_Yapılacak Alıştırmalar:_
1 > Belge bölümüne dayanarak şu soruları yanıtlayın:
(a) Son birkaç ayda gıda fiyatlarında nasıl bir değişim olduğu belirtiliyor?
(b) Fondaş medyanın doların kaç liraya ulaşacağını söylediği aktarılıyor?
(c) Muhalefet liderlerinin kaderlerini neye bağladığı ifade ediliyor?
2 > Belge bölümünde "Ülke battı, yandık, bittik" ifadesinden "sorgulamadan inanan insanımız." ifadesine kadar uzanan kısmı olduğu gibi kopyalayın.

_Belge Bölümü:_
──────────────────────────────
Şu günlerde Cumhurbaşkanımıza güvenmenin haklı gururunu yaşıyoruz. İçinde bulunduğumuz bir kaç ay içinde doların yükselmesi, gıda fiyatlarının bir anda iki katına çıkması, insanımızın alım gücünün azalması bizi de üzdü.
Ülke battı, yandık, bittik bu gidişle dolar 20-30 lirayı bulur diyerek felaket tellallığı yapan fondaş medya halk sokağa çıkmalı, sivil itaatsizlik eylemleri başlamalı diyen terör örgütü lideri veya muhalefetin dağ kadrosu...
Hedeflerini iktidarın düşmesini odaklayan, Erdoğan’ın gitmesi halinde hiç bir vizyonu olmayan kaderlerini doların yükselmesine bağlayan zavallı muhalefet liderleri...
Ardı arkası kesilmeyen sosyal medya yalanları...Maalesef bu yalanlara sorgulamadan inanan insanımız.
──────────────────────────────
_Gösterilen Veriler:_
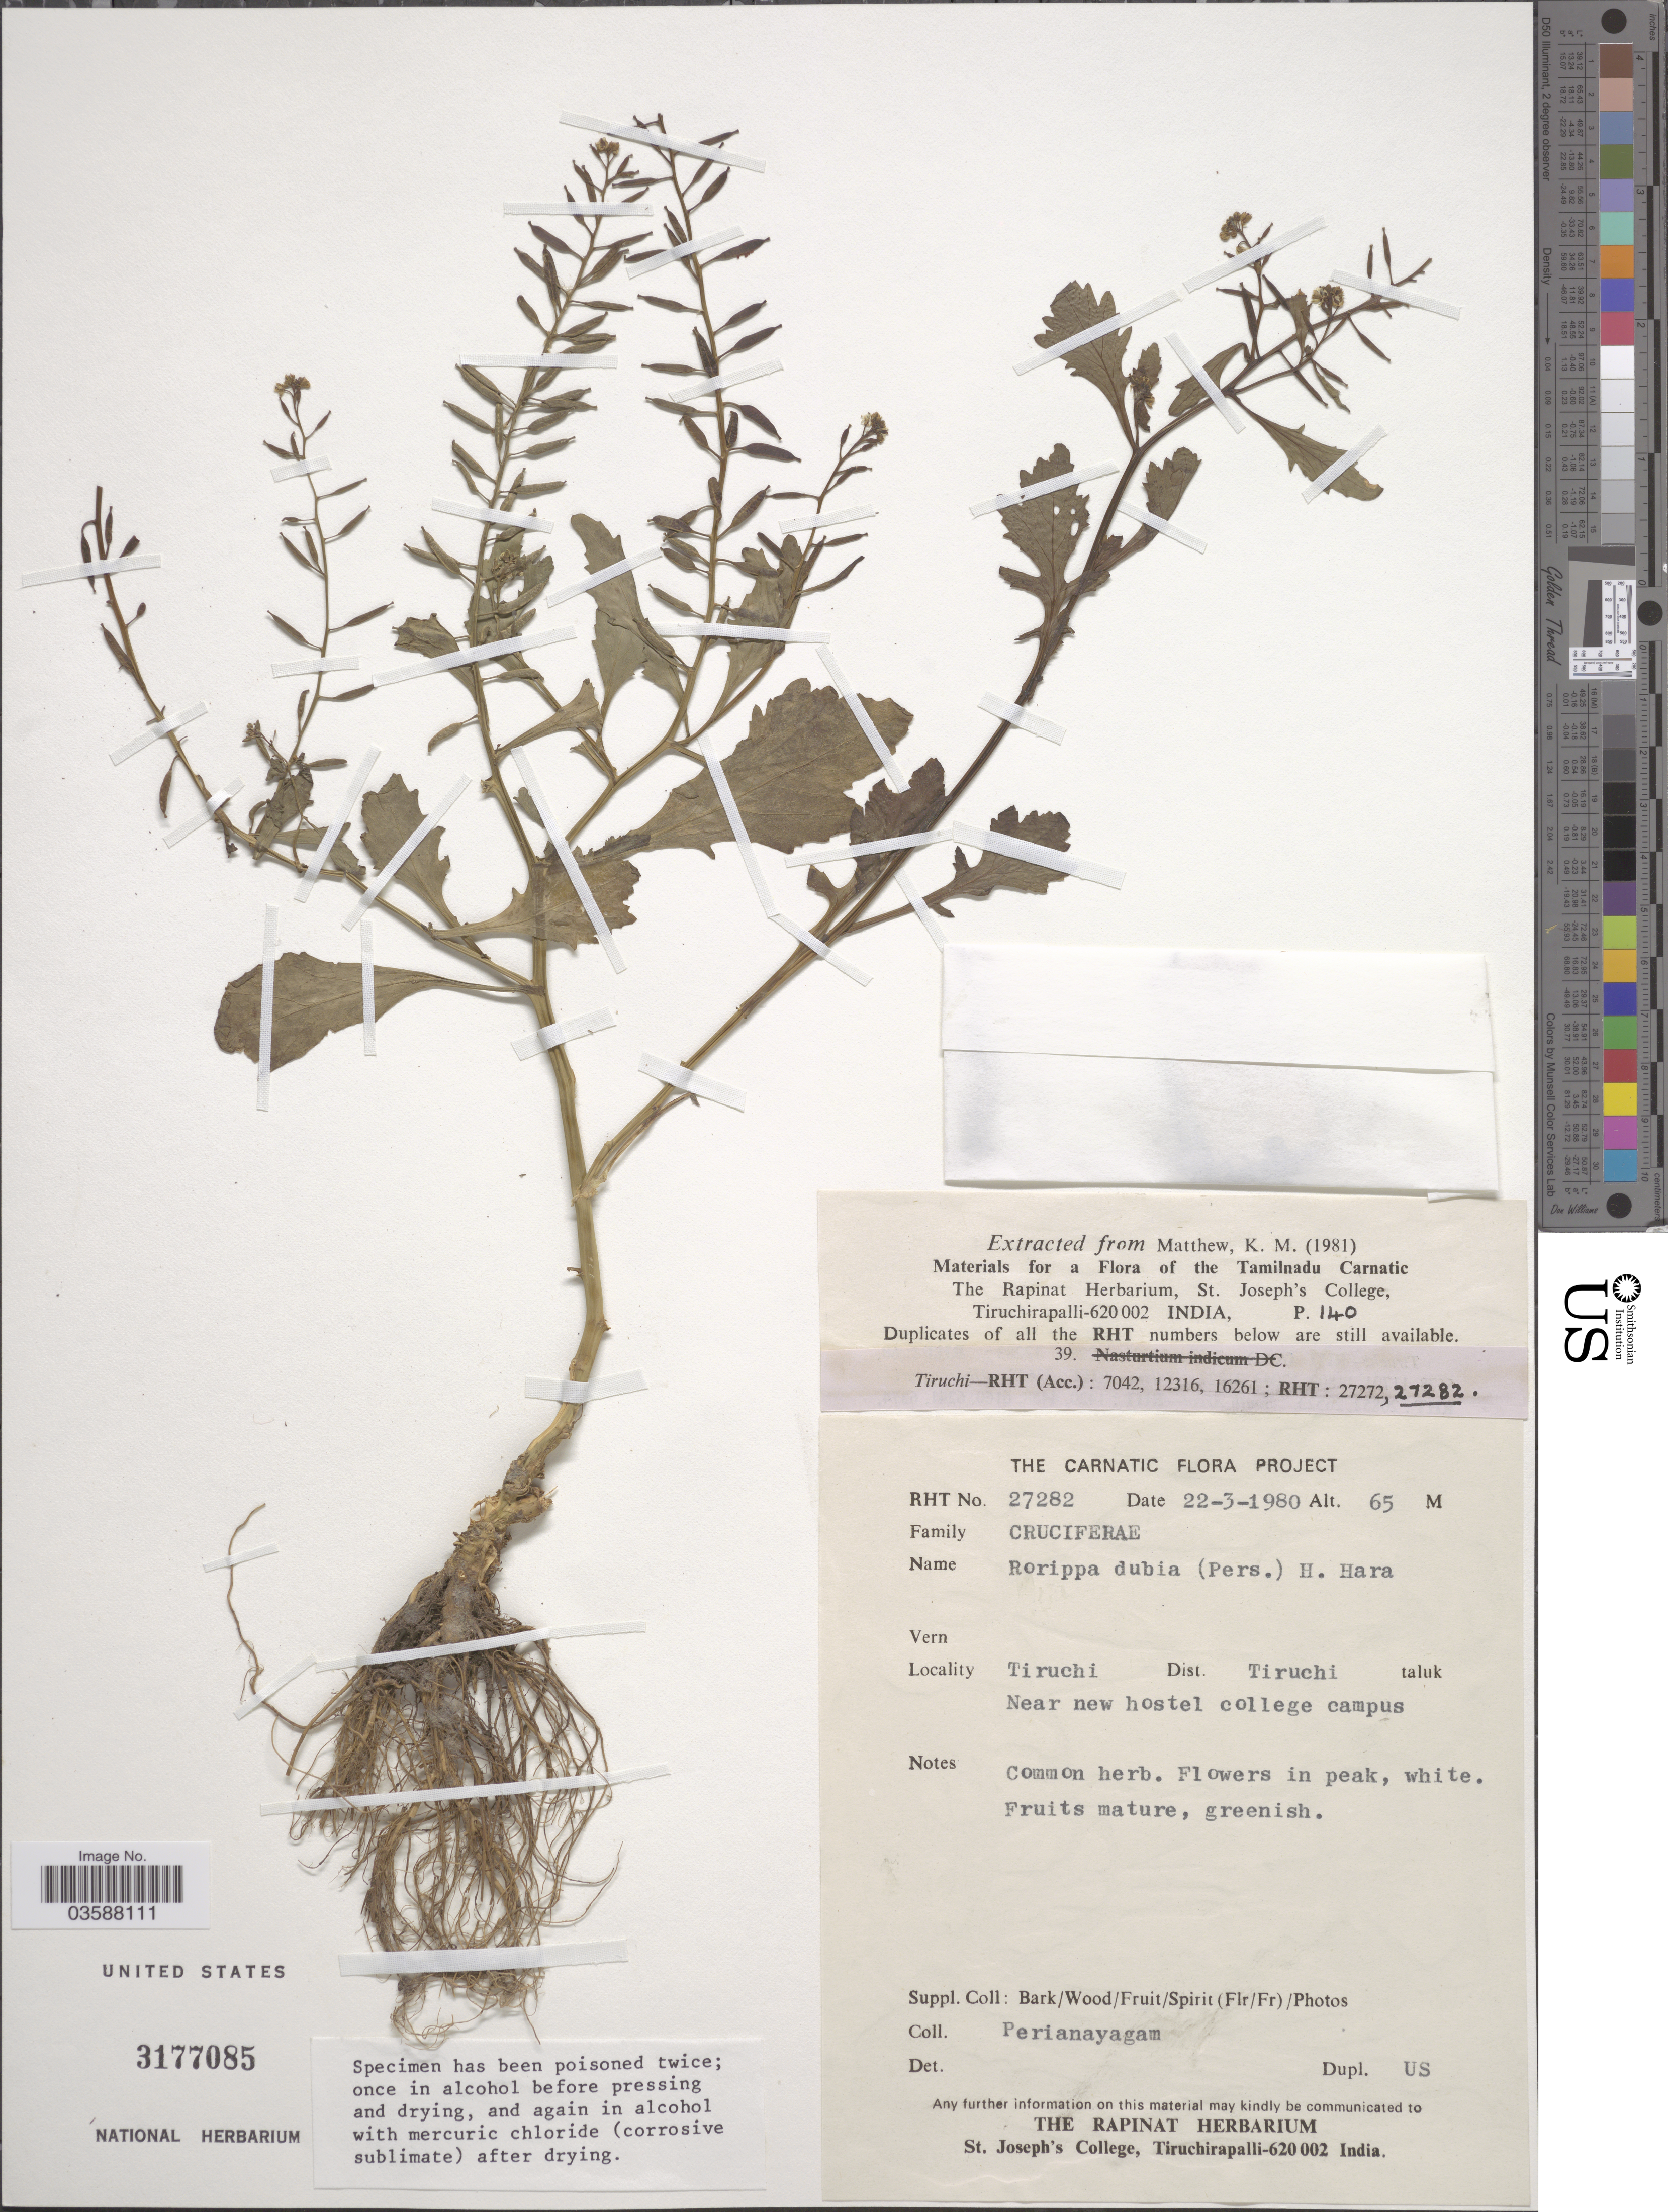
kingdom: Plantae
──────────────────────────────
_Çözümler:_
1 >
(a) Gıda fiyatları bir anda iki katına çıkmıştır.
(b) Doların 20-30 lirayı bulacağını söylediği aktarılıyor.
(c) Kaderlerini doların yükselmesine bağladıkları ifade ediliyor.

2 >
Ülke battı, yandık, bittik bu gidişle dolar 20-30 lirayı bulur diyerek felaket tellallığı yapan fondaş medya halk sokağa çıkmalı, sivil itaatsizlik eylemleri başlamalı diyen terör örgütü lideri veya muhalefetin dağ kadrosu...
Hedeflerini iktidarın düşmesini odaklayan, Erdoğan’ın gitmesi halinde hiç bir vizyonu olmayan kaderlerini doların yükselmesine bağlayan zavallı muhalefet liderleri...
Ardı arkası kesilmeyen sosyal medya yalanları...Maalesef bu yalanlara sorgulamadan inanan insanımız.